0:00 Uhr. Ausschankschluss. Jetzt nach hause gehen? Oder in den Westen? Richtig spektakulär? Direkt durchs Brandenburger Tor? Abwägung möglicher Gefahren nicht mehr möglich. Der Magen hat die Motorik übernommen.
Alleine Unter den Linden dem grünen Tor entgegen. Die Quadriga als Licht am Ende des Tunnelblicks. Ungelenkes Übersteigen der Straßensperre vor dem Pariser Platz. Sehr weit komme ich nicht. Rufe, Befehle, rennende Menschen vor mir, hinter mir, grüne Uniformen, Felddienstuniformen, schmerzende Schultergelenke von nach hinten gedrehten Armen, Kalaschnikows, Pistolenhalfter, alles durcheinander. Keine Gegenwehr, das Unterbewusstsein bestätigt alte Vermutungen.

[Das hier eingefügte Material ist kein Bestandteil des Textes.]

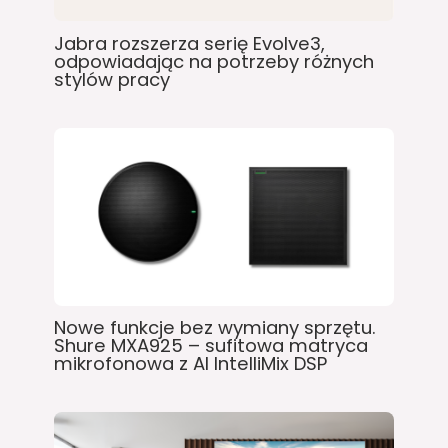
Jabra rozszerza serię Evolve3,
odpowiadając na potrzeby różnych
stylów pracy
Nowe funkcje bez wymiany sprzętu.
Shure MXA925 – sufitowa matryca
mikrofonowa z AI IntelliMix DSP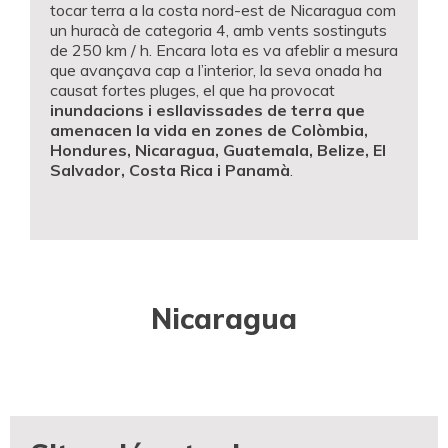
tocar terra a la costa nord-est de Nicaragua com
un huracà de categoria 4, amb vents sostinguts
de 250 km / h. Encara Iota es va afeblir a mesura
que avançava cap a l’interior, la seva onada ha
causat fortes pluges, el que ha provocat
inundacions i esllavissades de terra que
amenacen la vida en zones de Colòmbia,
Hondures, Nicaragua, Guatemala, Belize, El
Salvador, Costa Rica i Panamà
.
Nicaragua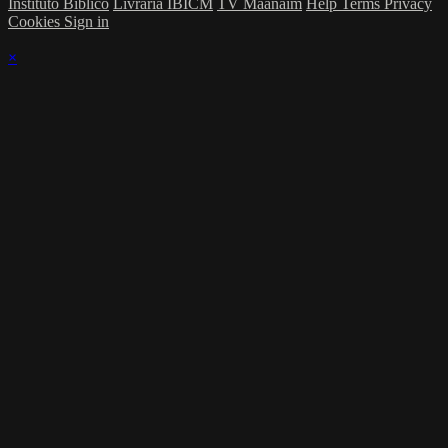
Instituto Bíblico
Livraria IBICM
TV Maanaim
Help
Terms
Privacy
Cookies
Sign in
×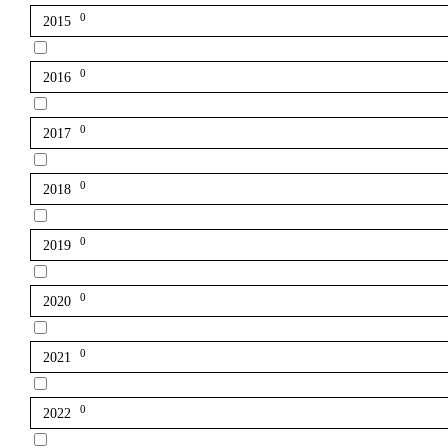
0
2015
0
2016
0
2017
0
2018
0
2019
0
2020
0
2021
0
2022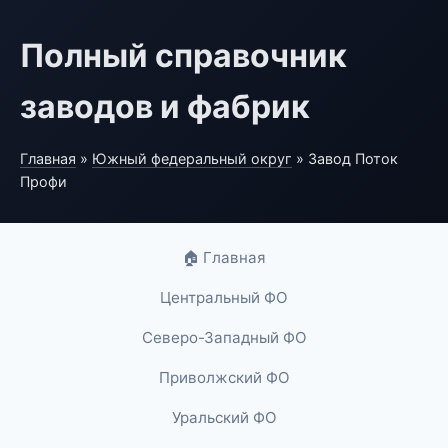
Полный справочник
заводов и фабрик
Главная
»
Южный федеральный округ
» Завод Поток
Профи
🏠 Главная
Центральный ФО
Северо-Западный ФО
Приволжский ФО
Уральский ФО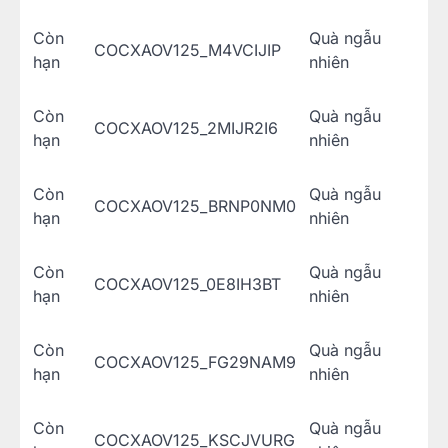
Còn
Quà ngẫu
COCXAOV125_M4VCIJIP
hạn
nhiên
Còn
Quà ngẫu
COCXAOV125_2MIJR2I6
hạn
nhiên
Còn
Quà ngẫu
COCXAOV125_BRNP0NM0
hạn
nhiên
Còn
Quà ngẫu
COCXAOV125_0E8IH3BT
hạn
nhiên
Còn
Quà ngẫu
COCXAOV125_FG29NAM9
hạn
nhiên
Còn
Quà ngẫu
COCXAOV125_KSCJVURG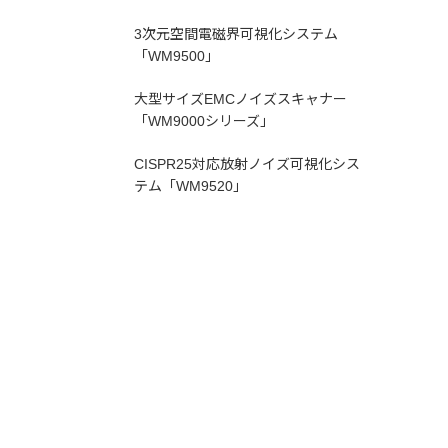
3次元空間電磁界可視化システム
「WM9500」
大型サイズEMCノイズスキャナー
「WM9000シリーズ」
CISPR25対応放射ノイズ可視化シス
テム「WM9520」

Hohenschönhausen, Bautzen? Gleichgültigkeit. Dreckschwein höre ich. Trotzdem keine Panik. Hab ich noch Zigaretten dabei? Meine Hauptsorge.
Mit Brachialgewalt wieder über die Straßensperre. Vorwärts nimmer… Hineingezwängt in einen der drei bereits bereit stehenden Funkwagen. Die Polizisten eher gelangweilt. Wo soll er hin? Blutprobe? Also Charité.
Lange, helle Krankenhausgänge. Hinsetzen! Nein, kein telefonieren!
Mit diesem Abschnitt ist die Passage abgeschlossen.